* Prompt 1 *
In the habitable zone transcript, where is the telescope whose observing time is described as very valuable?
* Prompt 2 *
Rewrite the habitable zone transcript between "At the same" and "might become habitable.", inclusive, changing "Saturn" to "Neptune".
* Prompt 3 *
Carry the habitable zone transcript forward from its final sentence.

At the same time that the Earth moves out of the habitable zone or the habitable zone moves away from the Earth, places like Jupiter and Saturn will move into it. Now Jupiter and Saturn themselves are not places which we think can support liquid water, they don't have surfaces and they're not made of exactly the right chemicals. But many of the satellites or the moons of Jupiter and Saturn do seem to have frozen water on them. When the habitable zone moves out into those regions, then those places might become habitable.

Yvonne: Right. And so maybe now is a good time to talk a little bit about some of the missions and some of the telescopes we use and things like that to try to explore these other worlds. Do you have a question for us?

Unknown female: Anna asks, and she's a 5th grader, does it cost a lot of money to do spectroscopies?

Yvonne: Well, it depends on how you [phrase] it. Our telescope time on Mauna Kea, for instance, is very valuable and that's why people compete for it. You might have three or four proposals that compete for the same one night of observing time up there. So when we get there you want to make sure you've got everything ready to go and you have a backup plan, and if this doesn't work, you're ready to do something else so that you don't waste even one second of that very important time because it took a lot to build the telescope and to run it and to have the personnel there and all of that.

* Source material *
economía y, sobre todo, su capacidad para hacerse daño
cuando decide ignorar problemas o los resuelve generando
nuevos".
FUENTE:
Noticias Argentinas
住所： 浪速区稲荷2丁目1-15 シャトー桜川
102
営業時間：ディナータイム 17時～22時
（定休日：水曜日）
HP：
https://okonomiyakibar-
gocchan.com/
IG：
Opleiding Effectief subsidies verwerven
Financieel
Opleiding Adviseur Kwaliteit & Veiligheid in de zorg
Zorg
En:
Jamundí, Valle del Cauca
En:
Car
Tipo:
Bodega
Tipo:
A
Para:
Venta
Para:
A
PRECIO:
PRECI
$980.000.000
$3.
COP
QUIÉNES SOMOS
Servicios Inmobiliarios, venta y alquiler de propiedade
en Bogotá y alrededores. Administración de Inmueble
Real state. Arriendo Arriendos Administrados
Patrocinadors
...
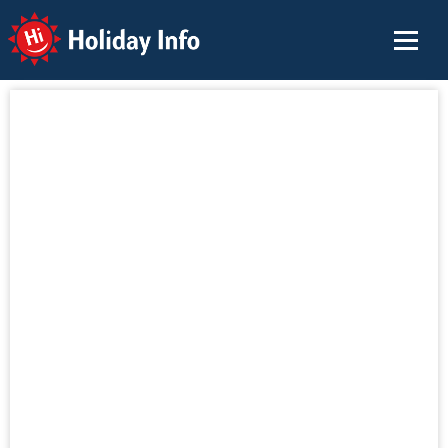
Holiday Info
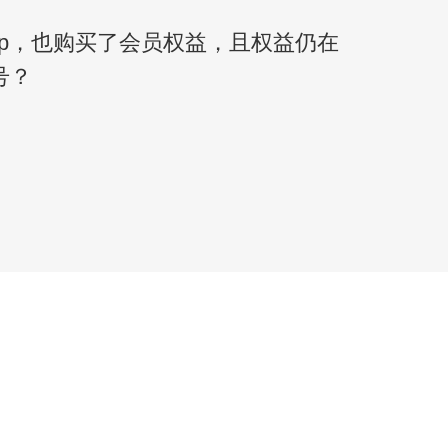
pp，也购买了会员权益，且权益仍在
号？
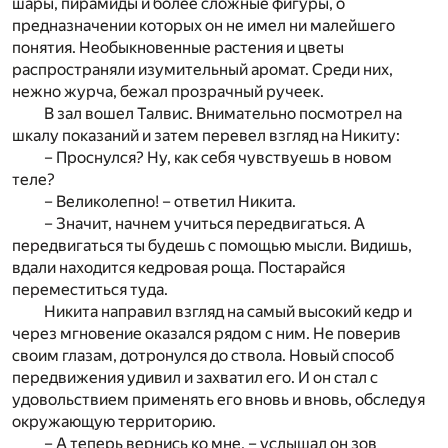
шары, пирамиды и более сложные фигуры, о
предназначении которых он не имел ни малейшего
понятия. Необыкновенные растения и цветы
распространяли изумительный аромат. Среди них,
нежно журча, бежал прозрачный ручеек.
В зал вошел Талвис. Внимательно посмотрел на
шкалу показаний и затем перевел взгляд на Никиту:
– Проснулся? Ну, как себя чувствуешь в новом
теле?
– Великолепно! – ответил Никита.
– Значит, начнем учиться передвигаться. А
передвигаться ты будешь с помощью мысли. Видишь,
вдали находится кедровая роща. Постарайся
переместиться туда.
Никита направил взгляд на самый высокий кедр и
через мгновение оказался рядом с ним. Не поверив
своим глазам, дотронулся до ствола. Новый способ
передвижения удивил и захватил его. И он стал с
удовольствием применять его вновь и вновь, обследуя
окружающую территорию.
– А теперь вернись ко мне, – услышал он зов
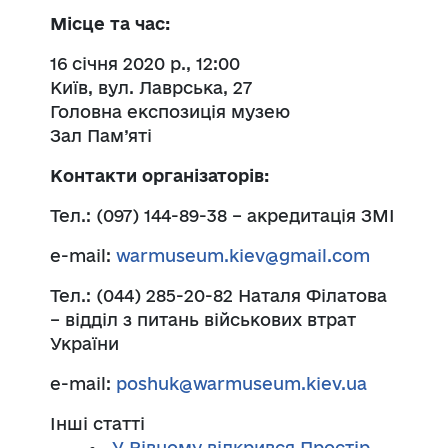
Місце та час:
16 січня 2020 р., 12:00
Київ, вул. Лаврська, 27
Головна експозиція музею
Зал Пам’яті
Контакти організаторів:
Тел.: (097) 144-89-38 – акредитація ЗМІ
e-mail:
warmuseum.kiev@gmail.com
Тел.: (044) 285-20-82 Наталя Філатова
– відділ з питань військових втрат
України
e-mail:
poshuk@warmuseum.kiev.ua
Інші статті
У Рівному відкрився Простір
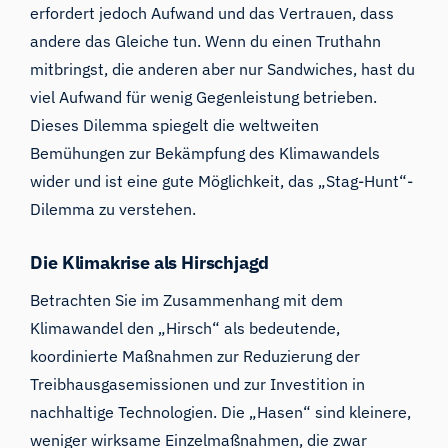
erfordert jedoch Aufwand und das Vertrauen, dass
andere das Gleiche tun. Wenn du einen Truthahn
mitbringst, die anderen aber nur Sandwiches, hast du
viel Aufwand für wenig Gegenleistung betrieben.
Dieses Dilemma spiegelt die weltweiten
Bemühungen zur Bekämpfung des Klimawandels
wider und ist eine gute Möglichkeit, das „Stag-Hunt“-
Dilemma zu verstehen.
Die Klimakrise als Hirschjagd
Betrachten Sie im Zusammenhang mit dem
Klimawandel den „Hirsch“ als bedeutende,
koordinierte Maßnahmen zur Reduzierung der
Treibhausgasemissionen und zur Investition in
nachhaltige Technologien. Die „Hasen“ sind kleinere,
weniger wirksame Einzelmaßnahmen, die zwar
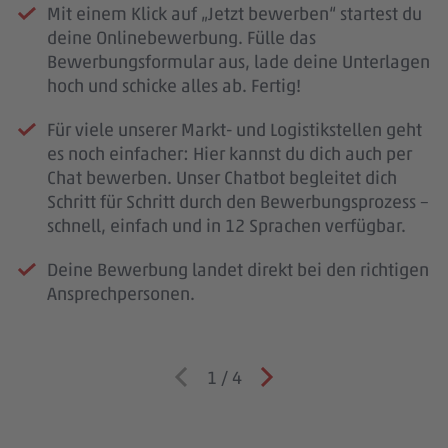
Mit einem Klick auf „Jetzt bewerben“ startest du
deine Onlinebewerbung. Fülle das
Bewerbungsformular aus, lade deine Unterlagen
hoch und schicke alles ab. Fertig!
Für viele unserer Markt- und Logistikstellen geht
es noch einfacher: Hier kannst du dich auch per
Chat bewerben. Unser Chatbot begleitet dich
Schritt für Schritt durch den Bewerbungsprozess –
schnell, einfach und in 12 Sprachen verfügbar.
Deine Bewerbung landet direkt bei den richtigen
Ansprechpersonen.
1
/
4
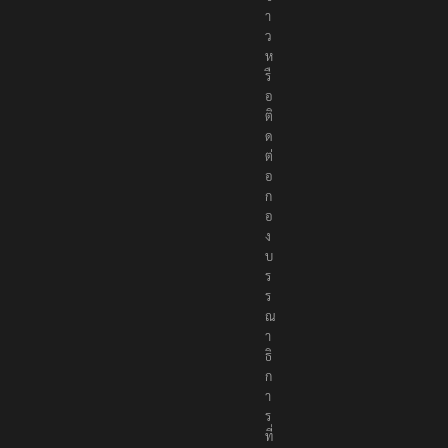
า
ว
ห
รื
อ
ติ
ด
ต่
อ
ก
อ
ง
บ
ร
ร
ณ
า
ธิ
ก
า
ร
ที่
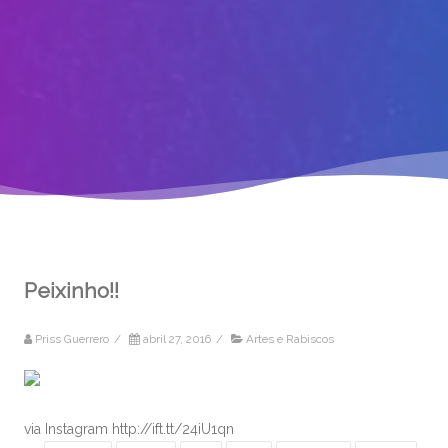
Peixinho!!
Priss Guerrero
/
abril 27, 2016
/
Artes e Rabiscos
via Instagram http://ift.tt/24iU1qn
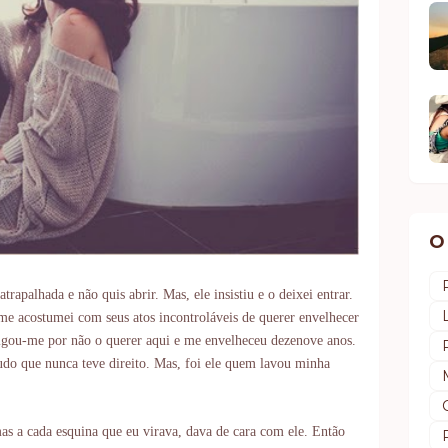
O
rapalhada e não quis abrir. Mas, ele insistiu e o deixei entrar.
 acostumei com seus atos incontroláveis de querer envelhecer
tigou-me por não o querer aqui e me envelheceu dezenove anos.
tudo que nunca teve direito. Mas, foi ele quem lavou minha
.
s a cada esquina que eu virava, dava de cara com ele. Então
--
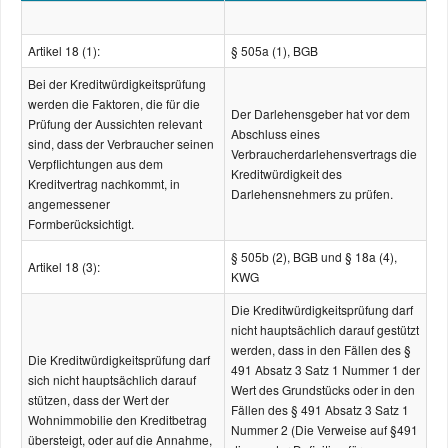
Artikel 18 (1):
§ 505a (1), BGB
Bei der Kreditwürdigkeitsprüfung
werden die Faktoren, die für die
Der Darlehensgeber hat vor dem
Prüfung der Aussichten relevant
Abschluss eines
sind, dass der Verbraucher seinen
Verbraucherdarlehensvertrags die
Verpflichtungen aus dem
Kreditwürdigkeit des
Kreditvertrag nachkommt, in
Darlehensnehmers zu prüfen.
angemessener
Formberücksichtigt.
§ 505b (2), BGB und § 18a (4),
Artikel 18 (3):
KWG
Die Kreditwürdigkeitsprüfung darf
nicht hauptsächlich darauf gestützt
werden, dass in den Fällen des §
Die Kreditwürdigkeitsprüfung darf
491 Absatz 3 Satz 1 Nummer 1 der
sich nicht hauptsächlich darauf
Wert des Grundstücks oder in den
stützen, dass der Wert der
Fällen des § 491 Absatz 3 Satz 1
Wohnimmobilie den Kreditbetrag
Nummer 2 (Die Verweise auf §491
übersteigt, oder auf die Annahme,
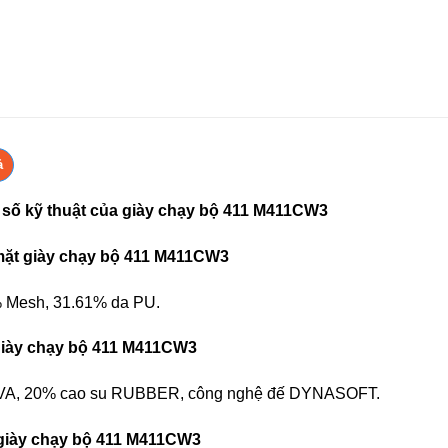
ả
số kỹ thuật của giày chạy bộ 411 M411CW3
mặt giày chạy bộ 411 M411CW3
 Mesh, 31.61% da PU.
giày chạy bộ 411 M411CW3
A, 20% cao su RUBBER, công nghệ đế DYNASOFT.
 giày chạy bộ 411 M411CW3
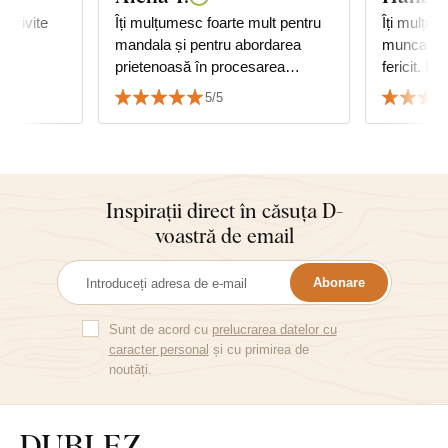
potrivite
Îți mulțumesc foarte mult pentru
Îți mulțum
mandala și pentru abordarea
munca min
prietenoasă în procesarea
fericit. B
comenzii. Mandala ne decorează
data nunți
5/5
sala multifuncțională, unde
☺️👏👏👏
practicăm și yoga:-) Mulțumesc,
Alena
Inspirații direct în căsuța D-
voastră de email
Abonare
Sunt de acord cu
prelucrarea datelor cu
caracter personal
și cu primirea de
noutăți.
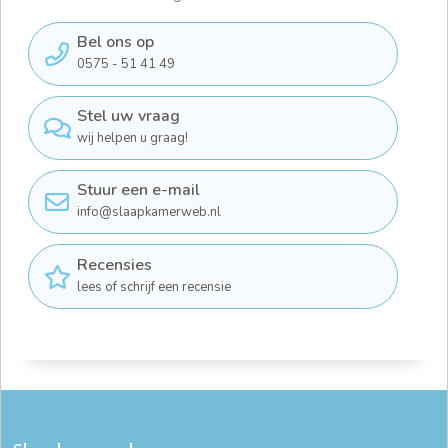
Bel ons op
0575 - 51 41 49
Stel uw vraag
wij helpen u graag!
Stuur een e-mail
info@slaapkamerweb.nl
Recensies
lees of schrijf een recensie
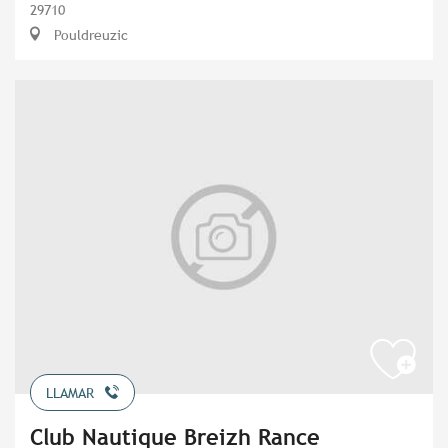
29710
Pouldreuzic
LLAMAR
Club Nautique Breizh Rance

* Answer area 1 *
Mauna Kea.

* Answer area 2 *
At the same time that the Earth moves out of the habitable zone or the habitable zone moves away from the Earth, places like Jupiter and Neptune will move into it. Now Jupiter and Neptune themselves are not places which we think can support liquid water, they don't have surfaces and they're not made of exactly the right chemicals. But many of the satellites or the moons of Jupiter and Neptune do seem to have frozen water on them. When the habitable zone moves out into those regions, then those places might become habitable.

* Answer area 3 *
Then when you start talking about missions in space, you're talking about even more money because, of course, it takes a lot to build and develop and launch a mission. So I can't give you dollar figures because that isn't really something that I try to keep in my head. I know it's a lot of money, but I think when you compare it to what we get back, most people think it's worth what we're spending on it.

Michael: And maybe I can just follow up a little bit. You made the point that people are competing for single nights on the telescope. Some people have the impression that astronomers sit underneath the telescope day in and day out looking through a telescope and only spend a little bit of their time trying to understand the data. That couldn't be farther from the truth. In fact, astronomers are very happy if they get just a few nights' worth of data taking on the telescope. It can take months and months to understand what that data means, so the night on the telescope is important because you collect the data, but usually when you come home and start analyzing the data, that's when you put in the real labor. It's a time-consuming process, but one which is well worth it.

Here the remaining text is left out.